> _What you should do_
Below is a block of entries; repeat exactly the lines starting at the line that contains "staining in adipocytes" and ending at the line that contains "cells reveal low", both included.

(Saved entries)
---

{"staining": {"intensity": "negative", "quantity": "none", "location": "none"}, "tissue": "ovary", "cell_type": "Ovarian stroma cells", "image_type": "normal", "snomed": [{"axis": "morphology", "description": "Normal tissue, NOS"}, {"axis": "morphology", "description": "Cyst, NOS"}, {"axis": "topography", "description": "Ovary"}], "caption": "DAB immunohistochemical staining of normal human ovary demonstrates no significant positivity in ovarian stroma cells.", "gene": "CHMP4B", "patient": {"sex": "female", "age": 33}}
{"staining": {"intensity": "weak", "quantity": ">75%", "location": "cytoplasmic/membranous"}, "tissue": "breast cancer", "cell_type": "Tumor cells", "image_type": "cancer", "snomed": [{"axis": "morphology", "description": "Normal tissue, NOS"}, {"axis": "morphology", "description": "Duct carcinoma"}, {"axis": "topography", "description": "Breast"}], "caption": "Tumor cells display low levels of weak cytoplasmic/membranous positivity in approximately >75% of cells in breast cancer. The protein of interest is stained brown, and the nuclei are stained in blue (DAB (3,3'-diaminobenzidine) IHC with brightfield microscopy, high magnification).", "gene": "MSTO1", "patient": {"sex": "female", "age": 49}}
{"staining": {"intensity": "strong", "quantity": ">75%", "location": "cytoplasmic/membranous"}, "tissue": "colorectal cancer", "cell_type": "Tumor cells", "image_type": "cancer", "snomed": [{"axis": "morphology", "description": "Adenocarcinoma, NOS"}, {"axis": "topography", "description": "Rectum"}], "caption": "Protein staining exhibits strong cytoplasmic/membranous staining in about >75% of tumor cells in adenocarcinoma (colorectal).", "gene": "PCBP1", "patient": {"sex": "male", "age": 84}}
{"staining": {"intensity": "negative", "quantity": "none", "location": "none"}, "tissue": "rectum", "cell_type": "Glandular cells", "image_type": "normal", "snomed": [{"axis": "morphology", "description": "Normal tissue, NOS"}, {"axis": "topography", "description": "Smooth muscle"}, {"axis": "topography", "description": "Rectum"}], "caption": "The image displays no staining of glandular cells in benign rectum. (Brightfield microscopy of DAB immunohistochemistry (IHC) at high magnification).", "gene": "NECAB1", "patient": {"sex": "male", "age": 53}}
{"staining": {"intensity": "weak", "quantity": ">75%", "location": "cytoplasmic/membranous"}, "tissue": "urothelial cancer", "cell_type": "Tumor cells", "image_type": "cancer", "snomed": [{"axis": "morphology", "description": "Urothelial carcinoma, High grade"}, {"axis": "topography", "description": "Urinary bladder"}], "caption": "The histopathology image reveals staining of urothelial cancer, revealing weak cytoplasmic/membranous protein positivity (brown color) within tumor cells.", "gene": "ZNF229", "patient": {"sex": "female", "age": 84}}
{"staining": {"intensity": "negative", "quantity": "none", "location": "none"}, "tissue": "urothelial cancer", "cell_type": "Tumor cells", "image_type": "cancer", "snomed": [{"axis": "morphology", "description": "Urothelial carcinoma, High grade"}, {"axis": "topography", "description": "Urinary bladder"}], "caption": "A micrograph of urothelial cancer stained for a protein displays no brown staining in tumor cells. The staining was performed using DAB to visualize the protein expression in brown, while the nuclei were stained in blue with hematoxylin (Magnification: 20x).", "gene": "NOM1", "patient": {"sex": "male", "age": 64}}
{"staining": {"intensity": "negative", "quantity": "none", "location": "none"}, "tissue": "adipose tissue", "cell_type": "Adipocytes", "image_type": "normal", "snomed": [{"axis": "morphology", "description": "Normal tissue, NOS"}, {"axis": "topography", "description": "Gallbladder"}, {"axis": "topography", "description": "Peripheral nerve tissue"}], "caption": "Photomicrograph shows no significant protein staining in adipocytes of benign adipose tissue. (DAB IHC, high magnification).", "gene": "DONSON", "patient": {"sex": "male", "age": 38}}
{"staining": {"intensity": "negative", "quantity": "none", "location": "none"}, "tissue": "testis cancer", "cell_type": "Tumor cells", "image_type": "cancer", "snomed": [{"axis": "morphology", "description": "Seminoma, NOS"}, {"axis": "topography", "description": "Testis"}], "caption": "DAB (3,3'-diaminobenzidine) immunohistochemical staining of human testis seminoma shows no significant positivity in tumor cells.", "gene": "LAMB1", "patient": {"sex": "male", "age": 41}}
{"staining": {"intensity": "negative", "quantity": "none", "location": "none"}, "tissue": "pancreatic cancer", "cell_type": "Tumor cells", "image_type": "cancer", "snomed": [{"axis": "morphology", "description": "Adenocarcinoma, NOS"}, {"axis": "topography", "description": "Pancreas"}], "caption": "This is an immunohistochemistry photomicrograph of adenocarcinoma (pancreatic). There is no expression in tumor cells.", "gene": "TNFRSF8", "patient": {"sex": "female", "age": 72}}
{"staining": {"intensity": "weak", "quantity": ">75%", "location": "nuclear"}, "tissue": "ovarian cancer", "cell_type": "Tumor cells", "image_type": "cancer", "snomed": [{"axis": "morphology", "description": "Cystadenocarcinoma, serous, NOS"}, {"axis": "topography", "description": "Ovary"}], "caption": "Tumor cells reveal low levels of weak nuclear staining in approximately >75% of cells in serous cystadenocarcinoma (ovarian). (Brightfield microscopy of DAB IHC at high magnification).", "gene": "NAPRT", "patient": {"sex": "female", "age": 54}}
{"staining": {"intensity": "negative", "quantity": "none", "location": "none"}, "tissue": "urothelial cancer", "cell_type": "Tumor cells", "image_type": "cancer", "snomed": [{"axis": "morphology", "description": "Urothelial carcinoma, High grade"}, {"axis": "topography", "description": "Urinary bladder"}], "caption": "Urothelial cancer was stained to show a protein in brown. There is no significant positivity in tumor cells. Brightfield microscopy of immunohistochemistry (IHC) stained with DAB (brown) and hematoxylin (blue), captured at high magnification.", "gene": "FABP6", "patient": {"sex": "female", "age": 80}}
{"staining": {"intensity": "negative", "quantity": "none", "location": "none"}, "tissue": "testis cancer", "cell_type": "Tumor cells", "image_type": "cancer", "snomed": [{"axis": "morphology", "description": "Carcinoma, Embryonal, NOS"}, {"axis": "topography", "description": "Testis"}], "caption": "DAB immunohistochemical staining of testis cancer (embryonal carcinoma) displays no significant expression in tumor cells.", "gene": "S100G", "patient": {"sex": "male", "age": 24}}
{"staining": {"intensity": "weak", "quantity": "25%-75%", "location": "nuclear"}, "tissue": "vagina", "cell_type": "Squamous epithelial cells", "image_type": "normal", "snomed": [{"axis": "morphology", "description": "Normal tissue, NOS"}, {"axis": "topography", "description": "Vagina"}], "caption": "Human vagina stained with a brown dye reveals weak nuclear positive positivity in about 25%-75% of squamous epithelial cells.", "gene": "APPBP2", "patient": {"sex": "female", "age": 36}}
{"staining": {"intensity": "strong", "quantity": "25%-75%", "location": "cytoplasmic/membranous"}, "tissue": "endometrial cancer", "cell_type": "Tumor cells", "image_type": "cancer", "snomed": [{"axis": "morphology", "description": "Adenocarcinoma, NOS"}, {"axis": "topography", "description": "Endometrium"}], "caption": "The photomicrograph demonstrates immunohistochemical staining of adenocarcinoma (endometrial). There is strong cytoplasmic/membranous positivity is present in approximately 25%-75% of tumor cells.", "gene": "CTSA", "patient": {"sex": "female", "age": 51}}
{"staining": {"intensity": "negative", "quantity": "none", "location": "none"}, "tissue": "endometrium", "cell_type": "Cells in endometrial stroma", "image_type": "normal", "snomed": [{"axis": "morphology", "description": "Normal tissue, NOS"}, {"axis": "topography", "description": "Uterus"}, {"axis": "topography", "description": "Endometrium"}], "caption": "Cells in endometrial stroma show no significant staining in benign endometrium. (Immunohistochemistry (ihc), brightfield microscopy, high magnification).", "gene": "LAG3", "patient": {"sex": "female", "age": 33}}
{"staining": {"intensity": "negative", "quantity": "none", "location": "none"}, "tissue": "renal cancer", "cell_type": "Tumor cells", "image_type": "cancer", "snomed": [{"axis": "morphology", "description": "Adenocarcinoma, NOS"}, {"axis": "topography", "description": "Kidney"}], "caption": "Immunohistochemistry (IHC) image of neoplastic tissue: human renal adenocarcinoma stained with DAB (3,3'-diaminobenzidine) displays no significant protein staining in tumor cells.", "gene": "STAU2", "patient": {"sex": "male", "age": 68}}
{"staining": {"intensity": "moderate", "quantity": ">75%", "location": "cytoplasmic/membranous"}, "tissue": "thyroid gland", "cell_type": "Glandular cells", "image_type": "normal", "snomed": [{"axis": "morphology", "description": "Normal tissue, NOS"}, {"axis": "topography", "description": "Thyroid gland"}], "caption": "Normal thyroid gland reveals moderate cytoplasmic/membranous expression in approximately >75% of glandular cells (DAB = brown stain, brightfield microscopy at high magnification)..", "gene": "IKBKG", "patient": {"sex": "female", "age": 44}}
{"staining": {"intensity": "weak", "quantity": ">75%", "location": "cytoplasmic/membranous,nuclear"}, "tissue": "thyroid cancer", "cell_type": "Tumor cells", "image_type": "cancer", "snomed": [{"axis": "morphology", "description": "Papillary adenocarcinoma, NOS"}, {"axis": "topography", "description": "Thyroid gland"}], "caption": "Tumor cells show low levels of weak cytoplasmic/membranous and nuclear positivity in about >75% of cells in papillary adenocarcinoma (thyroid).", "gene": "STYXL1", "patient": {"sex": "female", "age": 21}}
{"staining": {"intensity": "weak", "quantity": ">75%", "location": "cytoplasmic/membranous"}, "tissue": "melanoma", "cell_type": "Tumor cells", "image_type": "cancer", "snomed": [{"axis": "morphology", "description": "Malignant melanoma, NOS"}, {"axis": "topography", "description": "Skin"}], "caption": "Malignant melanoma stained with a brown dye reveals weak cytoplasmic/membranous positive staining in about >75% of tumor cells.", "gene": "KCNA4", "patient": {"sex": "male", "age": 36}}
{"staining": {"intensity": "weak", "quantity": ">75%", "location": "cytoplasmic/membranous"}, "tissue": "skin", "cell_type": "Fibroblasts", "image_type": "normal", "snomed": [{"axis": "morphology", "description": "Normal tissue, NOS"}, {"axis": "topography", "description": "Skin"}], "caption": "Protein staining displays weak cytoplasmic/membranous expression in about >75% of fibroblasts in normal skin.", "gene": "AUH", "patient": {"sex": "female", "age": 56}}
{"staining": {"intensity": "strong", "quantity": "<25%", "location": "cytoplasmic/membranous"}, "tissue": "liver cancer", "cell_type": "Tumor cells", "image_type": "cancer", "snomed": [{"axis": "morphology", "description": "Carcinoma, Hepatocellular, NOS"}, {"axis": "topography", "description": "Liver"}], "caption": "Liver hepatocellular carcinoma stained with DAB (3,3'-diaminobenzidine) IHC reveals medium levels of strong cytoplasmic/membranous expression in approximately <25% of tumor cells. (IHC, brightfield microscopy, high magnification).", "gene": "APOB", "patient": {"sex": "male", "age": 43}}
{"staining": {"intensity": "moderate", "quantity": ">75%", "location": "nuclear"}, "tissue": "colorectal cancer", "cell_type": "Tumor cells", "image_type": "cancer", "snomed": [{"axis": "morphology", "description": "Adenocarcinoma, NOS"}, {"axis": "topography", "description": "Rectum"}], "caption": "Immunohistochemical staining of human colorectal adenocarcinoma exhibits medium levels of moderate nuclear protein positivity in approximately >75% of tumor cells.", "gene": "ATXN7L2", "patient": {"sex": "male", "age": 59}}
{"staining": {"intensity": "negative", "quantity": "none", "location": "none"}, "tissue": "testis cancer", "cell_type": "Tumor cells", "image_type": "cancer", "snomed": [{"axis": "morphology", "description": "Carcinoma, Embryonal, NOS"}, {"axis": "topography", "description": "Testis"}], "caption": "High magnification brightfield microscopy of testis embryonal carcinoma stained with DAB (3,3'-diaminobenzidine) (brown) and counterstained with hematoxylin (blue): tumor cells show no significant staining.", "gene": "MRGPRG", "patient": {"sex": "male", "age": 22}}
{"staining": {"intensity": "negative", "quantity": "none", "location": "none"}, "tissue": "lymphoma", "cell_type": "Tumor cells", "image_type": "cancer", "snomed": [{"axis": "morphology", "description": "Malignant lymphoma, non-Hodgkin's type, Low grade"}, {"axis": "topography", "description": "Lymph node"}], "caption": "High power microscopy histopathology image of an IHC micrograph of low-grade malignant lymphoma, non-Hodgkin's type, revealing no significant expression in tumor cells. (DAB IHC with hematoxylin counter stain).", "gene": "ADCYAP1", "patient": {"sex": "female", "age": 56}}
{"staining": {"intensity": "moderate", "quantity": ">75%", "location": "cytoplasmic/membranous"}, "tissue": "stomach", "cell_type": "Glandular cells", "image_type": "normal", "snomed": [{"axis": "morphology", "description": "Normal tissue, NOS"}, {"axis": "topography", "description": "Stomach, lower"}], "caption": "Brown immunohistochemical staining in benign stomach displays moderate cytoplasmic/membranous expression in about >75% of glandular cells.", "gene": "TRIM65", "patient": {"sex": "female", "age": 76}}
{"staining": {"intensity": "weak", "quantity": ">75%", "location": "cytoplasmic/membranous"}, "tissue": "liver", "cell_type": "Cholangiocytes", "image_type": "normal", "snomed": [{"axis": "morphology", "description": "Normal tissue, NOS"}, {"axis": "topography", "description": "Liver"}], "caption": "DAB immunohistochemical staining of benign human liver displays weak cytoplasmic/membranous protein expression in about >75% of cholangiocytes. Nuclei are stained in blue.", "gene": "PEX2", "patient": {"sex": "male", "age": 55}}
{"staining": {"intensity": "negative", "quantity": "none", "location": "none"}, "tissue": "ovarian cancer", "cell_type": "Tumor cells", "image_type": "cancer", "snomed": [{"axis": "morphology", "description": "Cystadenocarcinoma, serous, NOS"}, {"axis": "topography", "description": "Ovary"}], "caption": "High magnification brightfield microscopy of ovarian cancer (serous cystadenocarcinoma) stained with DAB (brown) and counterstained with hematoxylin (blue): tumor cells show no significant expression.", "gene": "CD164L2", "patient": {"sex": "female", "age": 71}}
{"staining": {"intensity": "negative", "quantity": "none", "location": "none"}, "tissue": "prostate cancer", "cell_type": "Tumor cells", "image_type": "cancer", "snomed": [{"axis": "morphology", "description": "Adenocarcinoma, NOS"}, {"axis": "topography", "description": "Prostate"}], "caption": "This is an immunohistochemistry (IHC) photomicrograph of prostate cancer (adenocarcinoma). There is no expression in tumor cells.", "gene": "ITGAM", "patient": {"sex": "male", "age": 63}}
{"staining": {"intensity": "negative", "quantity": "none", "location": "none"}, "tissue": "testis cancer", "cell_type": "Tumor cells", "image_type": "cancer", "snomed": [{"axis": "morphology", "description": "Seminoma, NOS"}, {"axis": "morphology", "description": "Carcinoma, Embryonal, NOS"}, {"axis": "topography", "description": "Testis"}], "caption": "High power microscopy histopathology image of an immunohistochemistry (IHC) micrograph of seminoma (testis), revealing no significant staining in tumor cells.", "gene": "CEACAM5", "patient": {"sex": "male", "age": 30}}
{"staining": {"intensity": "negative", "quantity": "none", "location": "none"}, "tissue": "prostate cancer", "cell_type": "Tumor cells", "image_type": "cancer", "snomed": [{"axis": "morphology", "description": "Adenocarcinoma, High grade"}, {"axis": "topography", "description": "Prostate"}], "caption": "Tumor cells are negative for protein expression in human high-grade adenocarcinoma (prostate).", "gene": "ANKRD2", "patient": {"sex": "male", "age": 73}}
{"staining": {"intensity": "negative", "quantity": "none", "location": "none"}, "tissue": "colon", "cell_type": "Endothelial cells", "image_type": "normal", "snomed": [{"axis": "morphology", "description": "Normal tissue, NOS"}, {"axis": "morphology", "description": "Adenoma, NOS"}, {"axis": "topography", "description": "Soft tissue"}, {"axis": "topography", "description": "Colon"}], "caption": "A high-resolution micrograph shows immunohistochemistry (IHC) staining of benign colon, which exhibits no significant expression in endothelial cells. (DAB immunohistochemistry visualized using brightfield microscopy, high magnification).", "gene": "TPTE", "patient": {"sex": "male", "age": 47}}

---

> _Exercise result_
{"staining": {"intensity": "negative", "quantity": "none", "location": "none"}, "tissue": "adipose tissue", "cell_type": "Adipocytes", "image_type": "normal", "snomed": [{"axis": "morphology", "description": "Normal tissue, NOS"}, {"axis": "topography", "description": "Gallbladder"}, {"axis": "topography", "description": "Peripheral nerve tissue"}], "caption": "Photomicrograph shows no significant protein staining in adipocytes of benign adipose tissue. (DAB IHC, high magnification).", "gene": "DONSON", "patient": {"sex": "male", "age": 38}}
{"staining": {"intensity": "negative", "quantity": "none", "location": "none"}, "tissue": "testis cancer", "cell_type": "Tumor cells", "image_type": "cancer", "snomed": [{"axis": "morphology", "description": "Seminoma, NOS"}, {"axis": "topography", "description": "Testis"}], "caption": "DAB (3,3'-diaminobenzidine) immunohistochemical staining of human testis seminoma shows no significant positivity in tumor cells.", "gene": "LAMB1", "patient": {"sex": "male", "age": 41}}
{"staining": {"intensity": "negative", "quantity": "none", "location": "none"}, "tissue": "pancreatic cancer", "cell_type": "Tumor cells", "image_type": "cancer", "snomed": [{"axis": "morphology", "description": "Adenocarcinoma, NOS"}, {"axis": "topography", "description": "Pancreas"}], "caption": "This is an immunohistochemistry photomicrograph of adenocarcinoma (pancreatic). There is no expression in tumor cells.", "gene": "TNFRSF8", "patient": {"sex": "female", "age": 72}}
{"staining": {"intensity": "weak", "quantity": ">75%", "location": "nuclear"}, "tissue": "ovarian cancer", "cell_type": "Tumor cells", "image_type": "cancer", "snomed": [{"axis": "morphology", "description": "Cystadenocarcinoma, serous, NOS"}, {"axis": "topography", "description": "Ovary"}], "caption": "Tumor cells reveal low levels of weak nuclear staining in approximately >75% of cells in serous cystadenocarcinoma (ovarian). (Brightfield microscopy of DAB IHC at high magnification).", "gene": "NAPRT", "patient": {"sex": "female", "age": 54}}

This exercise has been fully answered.